The AT2005 uses the old mini-USB port, which is rare these days, but it includes the USB cable, so this shouldn't be a problem for you, unless you lose or break the cable. It also includes a little microphone stand. However, you may want to upgrade to a better stand or arm mount or to a newer and slightly enhanced version of this mic, the AT2005 x. See Optional Upgrades.
The listed windscreen is just a bit of foam that helps reduce plosives, the breath pops that accompany saying words with the letters P or B in them. You want to get close to the microphone so that your voice is as loud as possible relative to the ambient noise, but not so close that you produce plosives.

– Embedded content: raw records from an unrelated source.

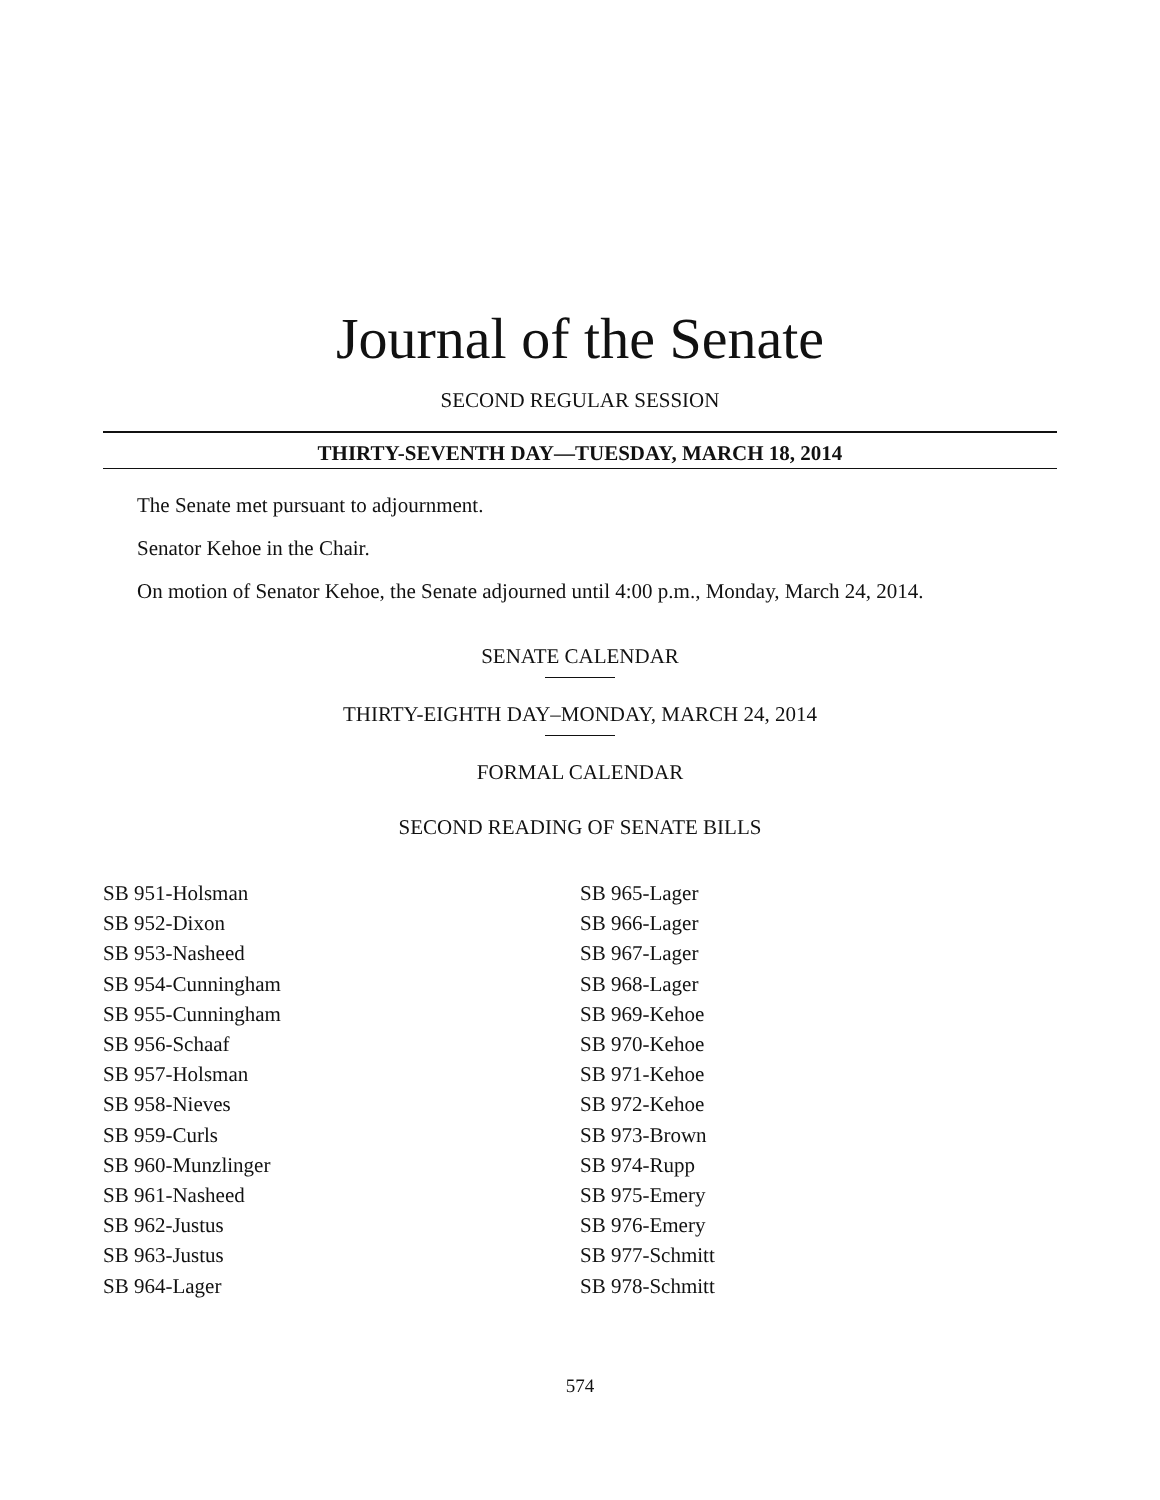Journal of the Senate
SECOND REGULAR SESSION
THIRTY-SEVENTH DAY—TUESDAY, MARCH 18, 2014
The Senate met pursuant to adjournment.
Senator Kehoe in the Chair.
On motion of Senator Kehoe, the Senate adjourned until 4:00 p.m., Monday, March 24, 2014.
SENATE CALENDAR
THIRTY-EIGHTH DAY–MONDAY, MARCH 24, 2014
FORMAL CALENDAR
SECOND READING OF SENATE BILLS
SB 951-Holsman
SB 952-Dixon
SB 953-Nasheed
SB 954-Cunningham
SB 955-Cunningham
SB 956-Schaaf
SB 957-Holsman
SB 958-Nieves
SB 959-Curls
SB 960-Munzlinger
SB 961-Nasheed
SB 962-Justus
SB 963-Justus
SB 964-Lager
SB 965-Lager
SB 966-Lager
SB 967-Lager
SB 968-Lager
SB 969-Kehoe
SB 970-Kehoe
SB 971-Kehoe
SB 972-Kehoe
SB 973-Brown
SB 974-Rupp
SB 975-Emery
SB 976-Emery
SB 977-Schmitt
SB 978-Schmitt
574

The windscreen helps you get closer without generating plosives, especially if you also don't talk directly into the mic but position it a little bit off to the side of your mouth. Some people's voices naturally generate more plosives than others. If you find the windscreen is not enough, you should upgrade to a "pop filter" such as the one listed under Optional Upgrades. That's a few dollars more, but will dramatically improve your audio if you're getting plosives without it.
In addition to the mini-USB port, the AT2005 also includes an XLR port. USB is what you use to connect directly to your computer. It is the easiest connection to use, but if you later want to upgrade, one of the best options is connecting the mic to a mixer and then connecting the mixer to your computer. Mics connect to a mixer via an XLR cable, so with the AT2005, you'll have that option without needing to upgrade your mic at the same time.
For starting simple and keeping costs down, a USB mic makes sense. However, be aware that there are 2 key weakness to plugging a mic directly into your computer via USB:
USB electronic noise in the analog mic
No opportunity to run the mic through a mixer and amp, which can really improve the sound quality
You may address those in part via computer software (called "post-processing"), but that takes more work, and digital adjustments distort the sound, adding unpleasant artifacts. To the extent possible, keep your post processing to a minimum by starting with a good clean recording.
Physical setup of AT2005 USB connection is the easiest of all the hardware options
Put the windscreen over the ball of the AT2005.
Plug the USB cord into the USB port on the bottom/back of the microphone and into an available USB port on your computer. That's it!
If you want to use the included mic-stand, set the microphone in the stand. Note that if you place the mic stand on your desk, that's probably too far from your mouth for good sound - in amplifying that to be loud enough, you'll also need to amplify a lot of noise. Always try to be within a few inches of the mic, typically no more than 8", and preferably 2-4" (too close and you may get plosives without a pop shield). Also, you want to be sure you avoid noises from shifting your hand as you hold it or touching the table or desk on which it's sitting. It will pick up any such noises and those will ruin your recording. A microphone boom arm and shock mount serve to isolate the mic from these noises and will do much better than the included stand. See Optional Upgrades.
If using a headset to monitor audio, plug into the port on the bottom/back of the mic.
When speaking, point the top of the mic toward your mouth. If you need to reduce plosives, position the mic a little bit off to the side and pointed more to the corner of your mouth. Don't talk to the sides of the mic. As a cardioid microphone, the microphone picks up sound best from one direction, in the case of the AT2005, that's from the top.